E allo stesso piano, aggiungono, il presidente «collega una confusa e incerta programmazione della stabilizzazione dei 654 precari» in attesa di una stabilizzazione già «esplicitamente finanziata e indicata dal Parlamento stesso attraverso la legge 128/2019, che per altro non vincola le stabilizzazioni di tutto il bacino dei precari “storici” all’approvazione del Piano industriale».

E poi l’affondo. «Ai danni oggettivi che la gestione inefficiente di Anpal arreca alla collettività in termini di risposte mancate alla disoccupazione, si aggiunge un danno di immagine considerevole per il suo governo e per le istituzioni in genere», scrivono. E qui viene ricordata la questione dei rimborsi spese da oltre 160mila euro percepiti da Parisi per lo svolgimento del suo incarico e mai rendicontati, di cui oltre 70.000 euro per i voli in business class per raggiungere una o più volte al mese la propria famiglia in Mississippi (dove Parisi è volato nuovamente a metà giugno) e 55.000 euro per il pagamento del noleggio con conducente per gli spostamenti a Roma. «Tali importi non sono mai stati rendicontati correttamente sul sito dell’Agenzia, e nelle audizioni parlamentari effettuate il Presidente Parisi ha promesso a più riprese una loro definitiva pubblicazione, mai arrivata».

Oltre a questo, sottolineano, resta aperta anche la questione della incompatibilità tra la carica di presidente di Anpal e il lavoro part-time che Parisi continua a svolgere presso la Mississippi State University come Senior Advisor for European Development in Italy and Europe, configurabile «come un vero e proprio incarico di lobbying per tessere rapporti nel vecchio continente, tramite il suo incarico pubblico». Quanto descritto – scrivono i parlamentari – è totalmente incompatibile con la carica di Presidente di Anpal, in base alle regole contenute nello statuto della agenzia.

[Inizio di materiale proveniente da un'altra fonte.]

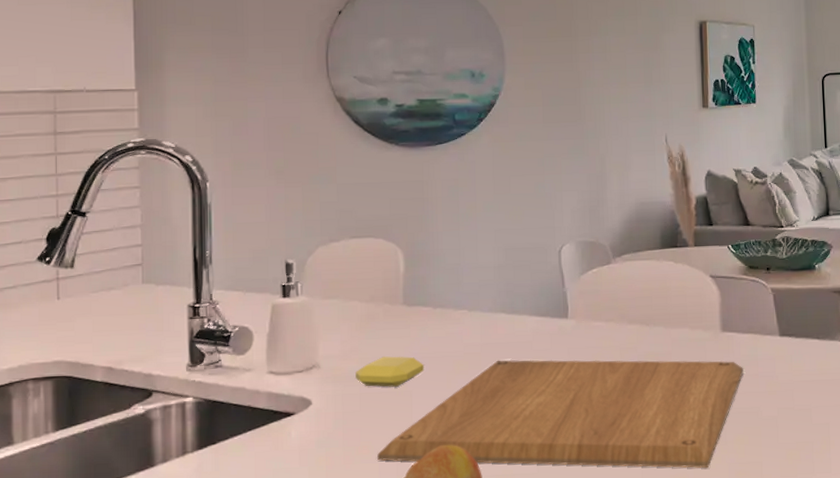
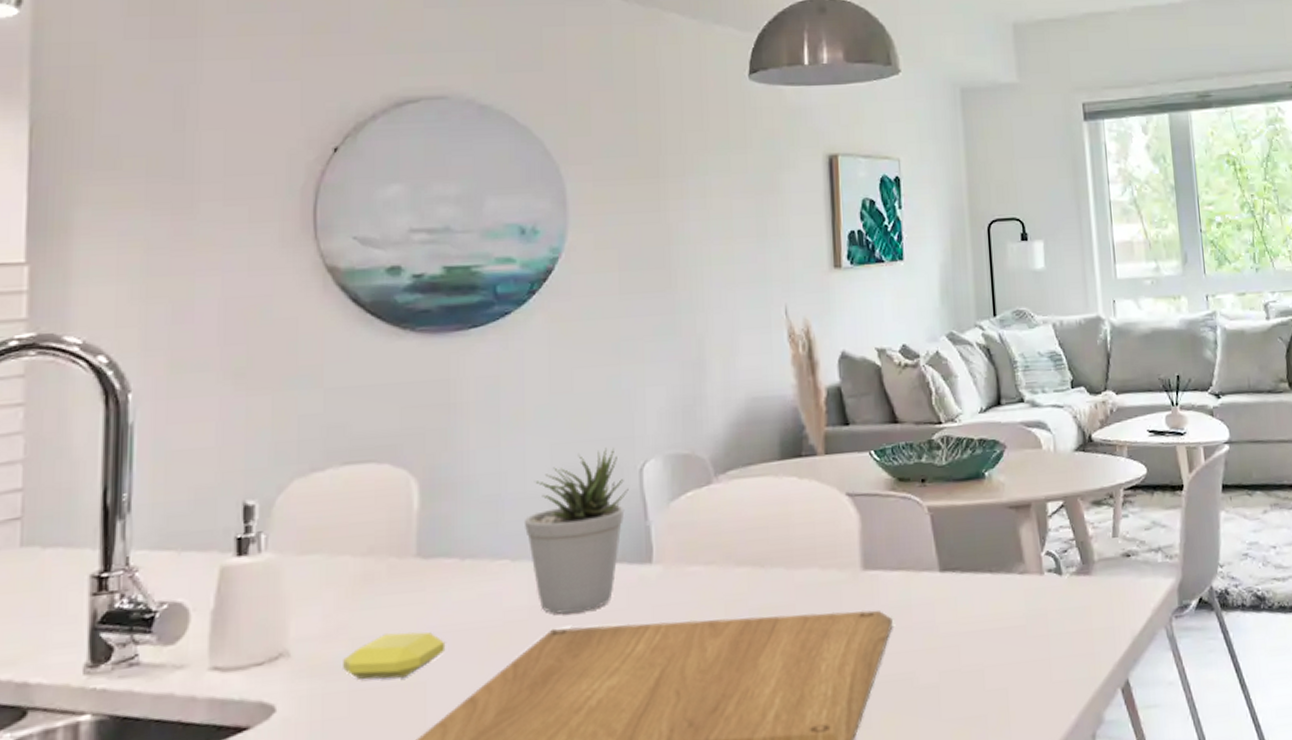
potted plant: none [477,234,551,350] -> present [523,447,629,614]

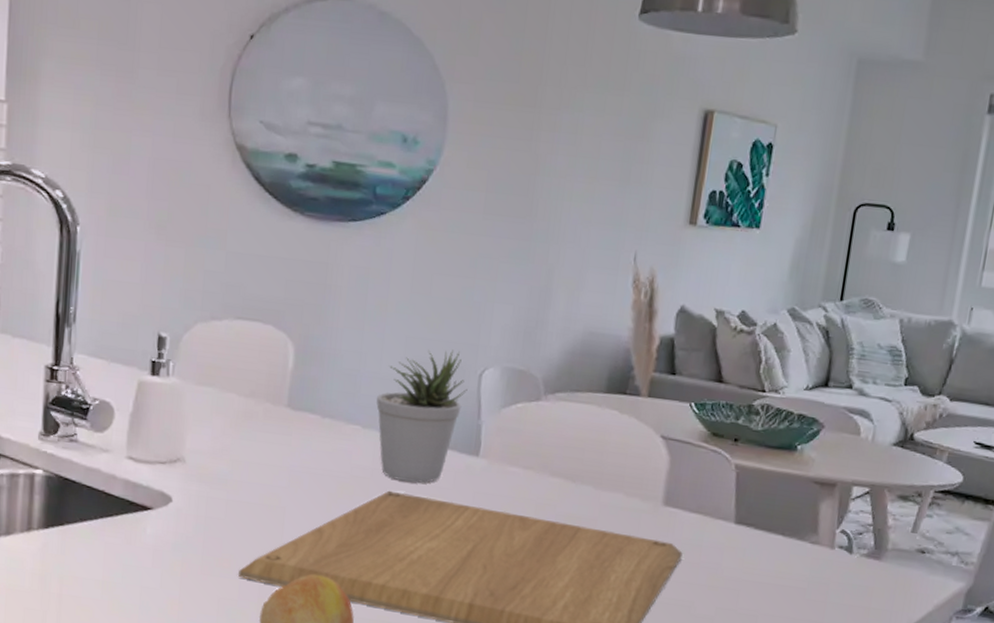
soap bar: present [343,632,446,680] -> none [224,462,304,500]

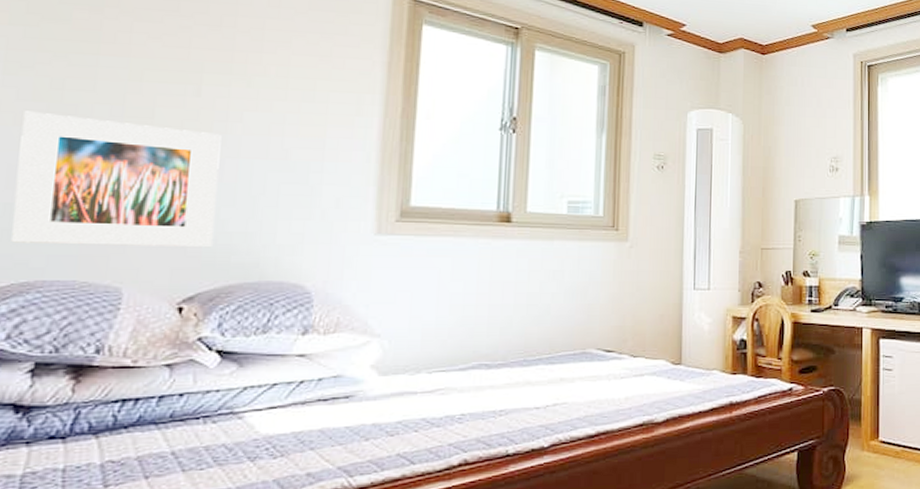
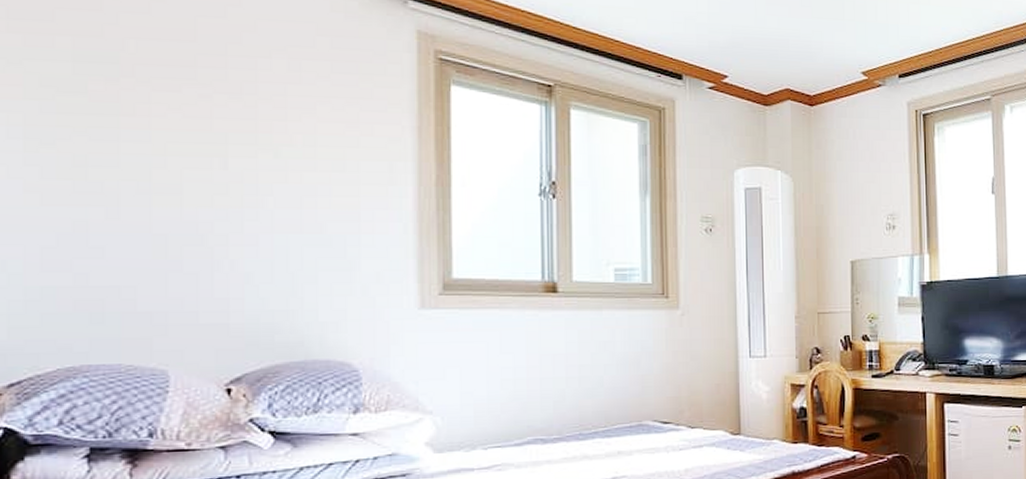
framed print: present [11,111,222,247] -> none [50,190,254,328]

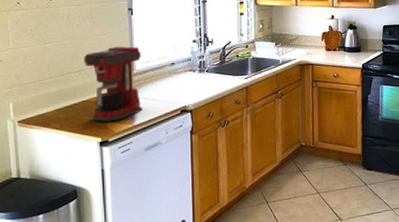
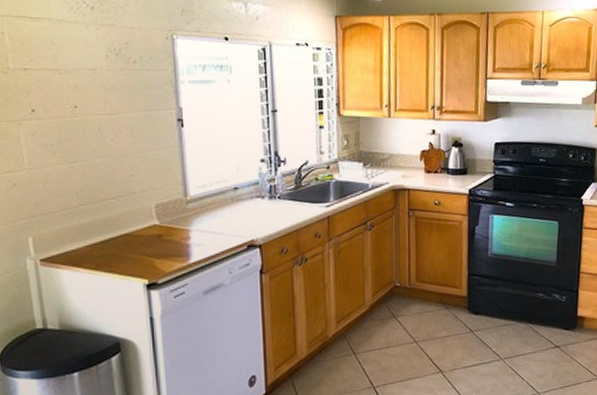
coffee maker: present [83,46,143,122] -> none [122,166,200,260]

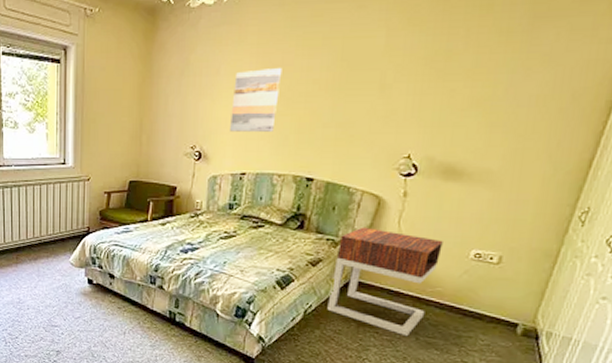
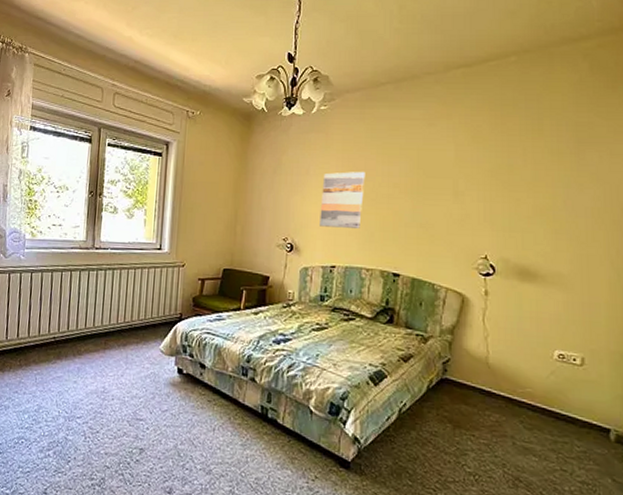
nightstand: present [327,227,443,337] -> none [422,323,527,441]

Per questi motivi, concludono rivolgendosi al presidente Conte, «siamo a chiederle di adottare quanto prima gli idonei provvedimenti volti a ripristinare il corretto funzionamento dell’Agenzia per le politiche attive del lavoro e dei suoi organi statutari», con l’obiettivo di approvare «un Piano di emergenza delle politiche attive del lavoro». 

«In questo momento critico e delicato per il Paese è importante ottimizzare risorse e strumenti», dice a Linkiesta la deputata Cinque Stelle Jessica Costanzo, la prima nel Movimento a criticare pubblicamente la gestione Parisi. «Sebbene a mio avviso fosse meglio la gestione diretta a livello ministeriale, Anpal oggi è l’agenzia nazionale adibita alla gestione delle politiche attive del lavoro ed è importante che funzioni. Per il Movimento non importa chi, ma che cosa si fa. Immagino quindi che nessuno possa sindacare che il funzionamento delle politiche attive, incluse la ricerca attiva del lavoro e la formazione, sia da sempre prioritario e ancor di più per la ripresa del Paese post Covid-19».

La sua firma, precisa, non è una richiesta di dimissioni di Parisi. «Non mi appassiona la politica del capro espiatorio», dice. «La vera questione è quella di operare affinché le politiche attive del lavoro e la fase 2 del reddito di cittadinanza funzionino ed entrino nel vivo, non possiamo più rinviare». E sulla mancata rendicontazione delle spese di Parisi, commenta: «Auspichiamo che si faccia presto chiarezza anche sulla questione delle spese, seguendo il criterio della trasparenza che abbiamo sempre invocato e che lo stesso Parisi ha indicato come necessario in audizione».